When any member of a side's coaching team sits down to face the media for the first time during the week of a big game, it's a fair assumption he knows what will kick things off.

Just as Ireland's defence coach Andy Farrell will have suspected that yesterday he needed to be briefed on the respective troubles of Iain Henderson, James Ryan and Tadhg Furlong, the question of injuries is an almost inevitable starting point.

Unfortunately for Ulster, who yesterday charged Dwayne Peel with offering the latest update, it would now almost be quicker to say who is available rather than who isn't.

Winger Craig Gilroy, the side's top scorer this season with nine tries, is the latest to require time on the treatment table and his season has been indicative of Ulster's plight.

He started the season with a back problem, is now nursing a rib complaint and, for good measure, broke a cheekbone in between. There are a myriad of reasons for the province's failings this season, but injuries are certainly chief among them.

As well as four players required for Ireland duty, Ulster are missing a further quarter of their squad for Saturday's Guinness PRO14 clash with Scarlets in west Wales (7.35pm kick-off), many of them frontliners.

Indeed, an argument can be made that the side will have as few as three players starting this weekend who would make the first XV if every member of the squad were available.

While Scarlets will offer little sympathy this weekend - they have 13 in Wales' squad for the Six Nations and John Barclay away with Scotland - there is certainly a feeling that Ulster are again facing into a crucial run with only a skeleton side.

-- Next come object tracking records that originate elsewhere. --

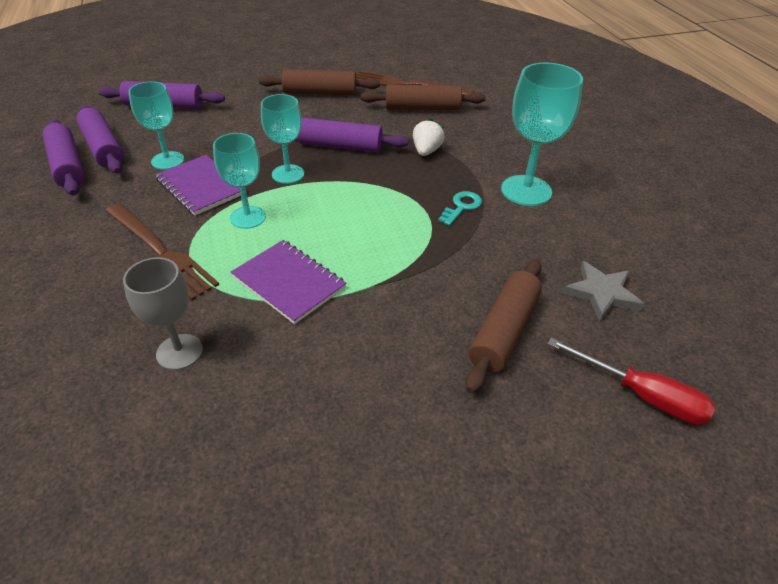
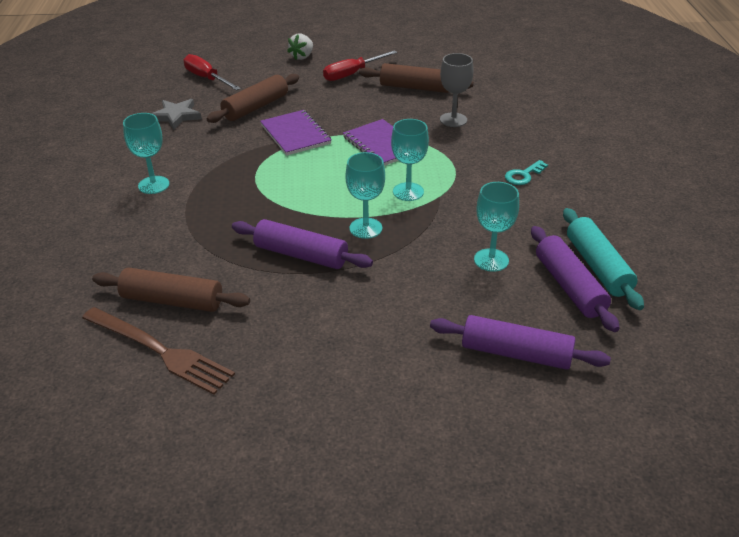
camera: 165 degrees left, 5 degrees down
(67, 166) = (598, 267): purple rolling pin -> turquoise rolling pin
(160, 251) = (478, 174): brown fork -> none
(201, 186) = (451, 225): purple notebook -> purple notebook (295, 134)
(320, 93) = (294, 351): brown rolling pin -> brown rolling pin (415, 87)
(381, 465) = (352, 74): none -> red screwdriver
(426, 151) = (213, 236): white strawberry -> white strawberry (302, 57)
(461, 207) = (222, 178): turquoise key -> turquoise key (523, 175)
(526, 190) = (153, 185): turquoise goblet -> turquoise goblet, size x0.66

With the likes of Marcell Coetzee, Jared Payne and Charles Piutau among the absentees, those on the sidelines are key men - and, not for the first time, injuries are threatening to derail the season.

While the squad's depth was rarely tested in years like the 2012 run to the Heineken Cup final, since then it has seemed the narrative surrounding this time of year has been one dominated by talk of who isn't, rather than who is, on the field.

Do the province suffer more than most?

"It comes in swings," affirmed Peel. "Sometimes a club will get lots of injuries and other times they're quite lucky.

"The basic facts of it are that people playing are much fitter and bigger now, more explosive too.

"You look at the elements of training we do now, it's all about being explosive, bigger and more powerful.

"That's going to take its toll, collisions are bigger when people are fitter, and the way the rules are at the minute it's creating an open game so there's less work on the breakdown, work on the floor, so there's more collisions in the game in general.

"The more collisions you get the more likely you are to get injuries.

"It's difficult as you know. We have four in the Ireland camp, five now, and we have got a lot of injuries, so it is a challenge for a lot of the squads at the minute."

On the point of the current laws leading to more collisions, Peel does not however feel that any change is required in order to reduce the big impacts.

"It's good for the attack," he said. "The game has evolved and if you look at the game in general at the minute there's more tries being scored and the ball's in play a lot longer.

"I think it's good the way it is. They're always trying to make the game more positive and that's the way to go.

"If you change something to slow the game down then it becomes more of a kicking game and tactical game, but I think it's good to express talent and throw the ball around."